UPDATE: Streetsblog has a post on the subject.  Contact them if you get called.

Chuck Schumer on PPW Bike Lane: “I am not commenting”

March 28, 2011

Chuck Schumer, who loves to burnish his cycling cred, seems to have made the mistake of burnishing it a bit too much.  At a press confernece in Jackson Heights, Queens on Sunday, he regaled reporters and elected officials “with tales about his bicycle ride through the neighborhood the previous day.”  He kept it up at the microphone, and talked about riding through “Maspeth and Middle Village and Jackson Heights and Elmhurst.”

Naturally, he was asked about a certain lawsuit:

But the senator became abruptly and uncharacteristically reticent when, at the end of the news conference, which had been called to discuss the city’s appeal of its census count, a reporter asked him about the most high-profile cycling issue in the city: the bike path along Prospect Park West, the elegant Brooklyn avenue where he resides.

“I am not commenting,” he said, at first politely and then more emphatically: “I am not commenting.”

I used to mountain bike and there was a great rule I followed to avoid accidents: if I didn’t want to hit the tree stump up ahead, I didn’t look at the tree stump — I looked at the trail.  Schumer, with his blatant attempt to prove his cycling bona fides, made everyone at the press conference look at the tree stump.

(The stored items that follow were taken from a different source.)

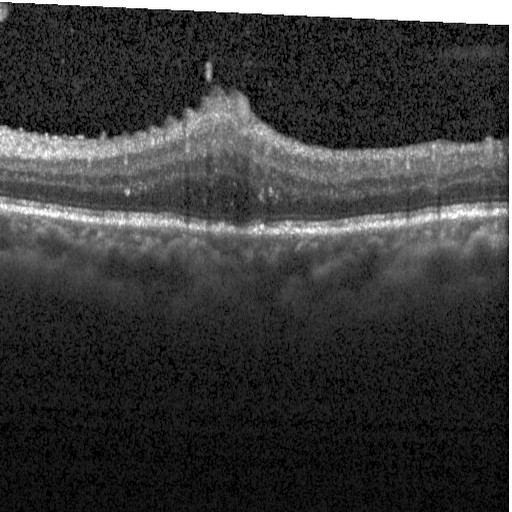
Fovea-centered; optical coherence tomography B-scan; spectral-domain optical coherence tomography; instrument: Heidelberg Spectralis.
Finding: DME.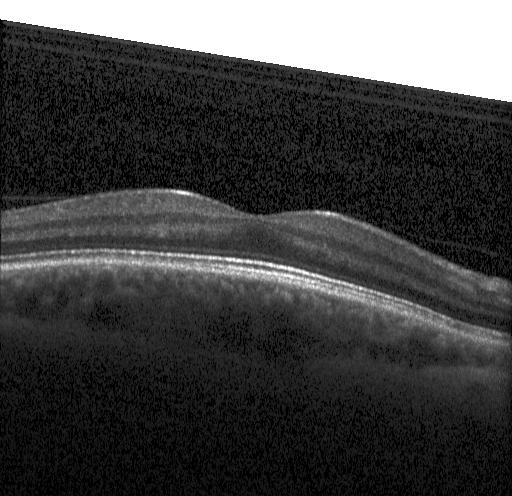

SD-OCT, retinal OCT B-scan, Heidelberg Spectralis. Neither choroidal neovascularization, diabetic macular edema, nor drusen.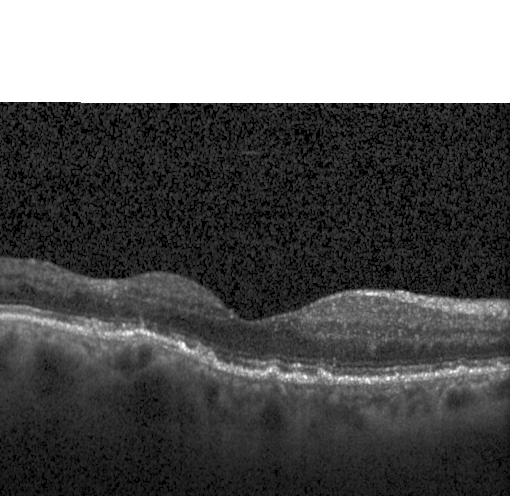

Retinal OCT cross-section — Drusen.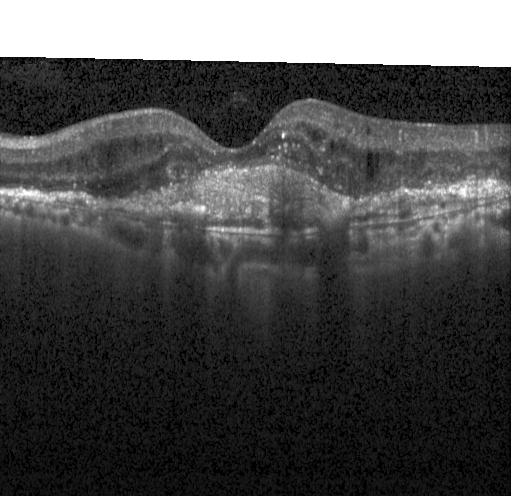
Dx: a choroidal neovascular membrane.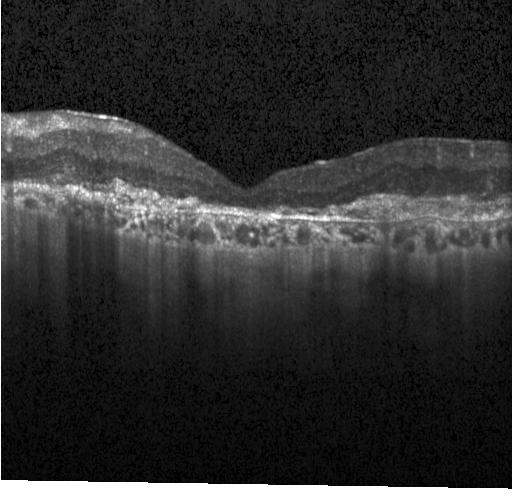

Optical coherence tomography B-scan · fovea-centered · spectral-domain OCT · instrument: Heidelberg Spectralis. This B-scan demonstrates a choroidal neovascular membrane.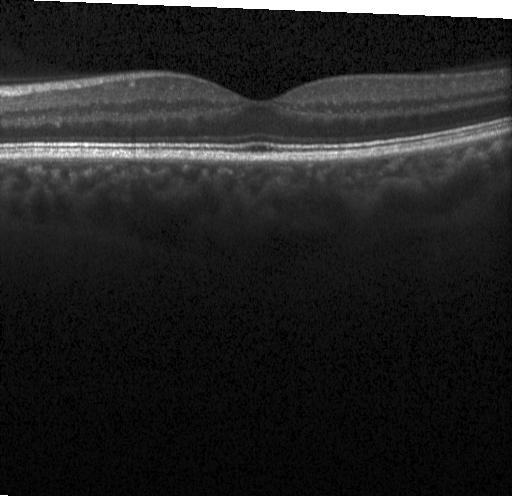
Impression: neither choroidal neovascularization, diabetic macular edema, nor drusen.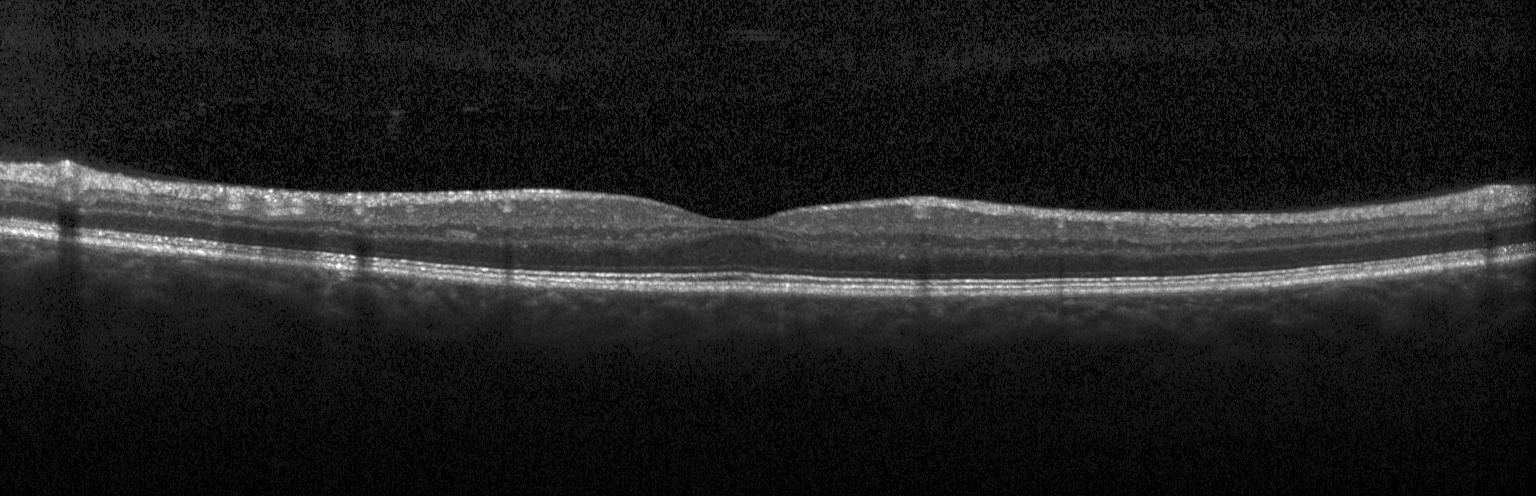 Macular OCT demonstrating no evidence of choroidal neovascularization, diabetic macular edema, or drusen.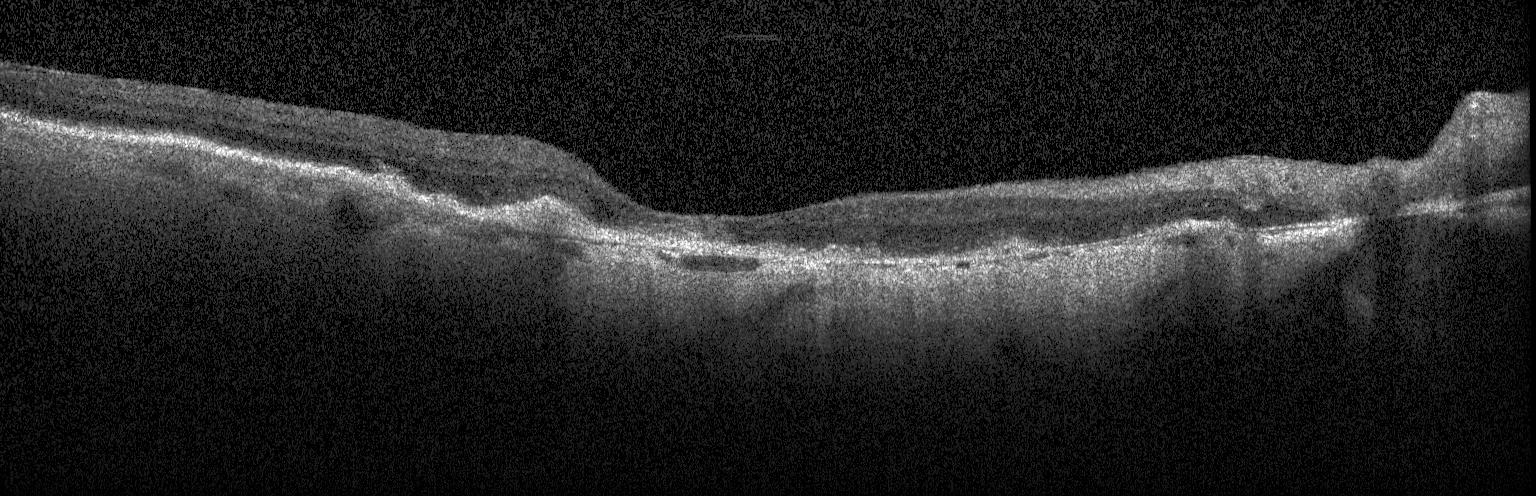
This B-scan demonstrates choroidal neovascularization (CNV).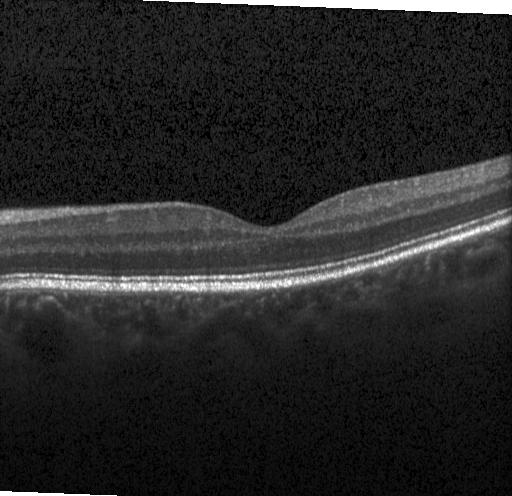
OCT scan showing no choroidal neovascularization, diabetic macular edema, or drusen.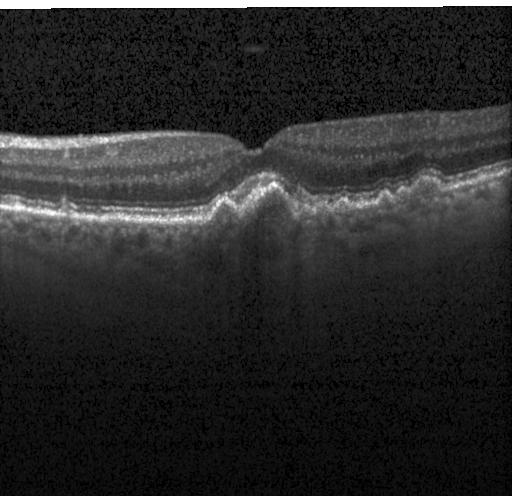

OCT B-scan. Heidelberg Spectralis
Impression: drusen.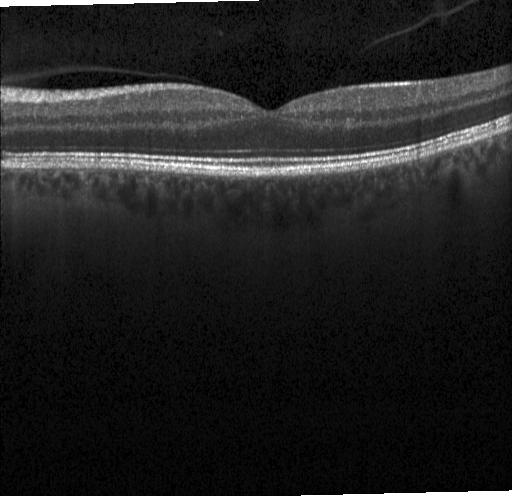
Centered on the fovea. OCT line scan
Neither choroidal neovascularization, diabetic macular edema, nor drusen.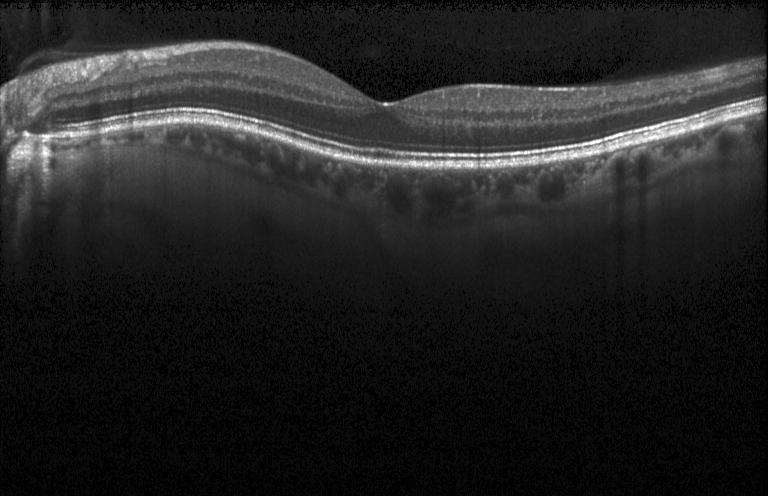

Optical coherence tomography B-scan.
Diagnosis: neither choroidal neovascularization, diabetic macular edema, nor drusen.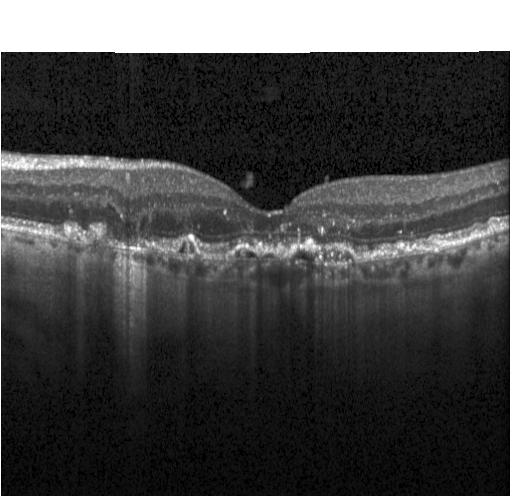 Macular OCT demonstrating choroidal neovascularization (CNV).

Ashley Parker, the Times reporter writes, “the groups that filed the suit have close ties to Iris Weinshall, Mr. Schumer’s wife and the city’s transportation commissioner until 2007.”  But let’s be clear: Chuck Schumer’s wife, Iris Weinshall, doesn’t merely have close ties to these groups.  Weinshall, by any reasonable measure, belongs to Neighbors for Better Bike Lanes.

Here’s how she, Norman Steisel, and Louise Hainline were identified by the Times in their letter to the editor dated December 17, 2010.

The writers are members of Neighbors for Better Bike Lanes. Ms. Hainline is its president. Mr. Steisel is a former deputy mayor and sanitation commissioner of New York City, and Ms. Weinshall is a former transportation commissioner.

Emphasis mine.  The Times has not issued a correction.

Neighbors for Tin Foil Hats

March 26, 2011

Here’s Norman Steisel, quoted by Allysia Finley in today’s Wall Street Journal.

The bike advocates “are the ones who have influence,” Mr. Steisel, the former deputy mayor, tells me. “The principal [bicycle advocates] from Transportation Alternatives and Streetsblog live in Park Slope” and the Bloomberg administration wants “these green groups to go out and burnish his credentials. It’s one thing to alienate community activists like us. It’s a different thing to alienate these two groups that have national influence, arguably international reach.”

Community activists = a former deputy mayor, a Brooklyn College dean, and a former DOT chief who’s married to a U.S. Senator.  Political insiders with “influence” = volunteers and employees of a non-profit advocacy group.

But don’t write Steisel’s comment off as complete paranoia.  Streetsblog is published on the Internet and the Internet is available all over the world, so one could conceivably argue that it has international reach.

Nap Time

March 26, 2011

Peter over at Inklake has a couple of great posts you should read.  He gave one of the last testimonies at the CB6 public hearing on March 10, and roused the sleepy crowd with some of the most salient points of the evening.

One is on the definition of pro bono and whether or not Jim Walden’s representation of NBBL fits the bill.  (Spoiler alert: it doesn’t.)  The other provides a great example of how Class II bike lanes are really double parking lanes for cars, as well as convenient places for nap.  Just put your own version of a nightcap on your car and — voila! — you’ve got yourself a great place to catch some z’s.  One person’s need to sleep should clearly trump everyone else’s need to get around safely.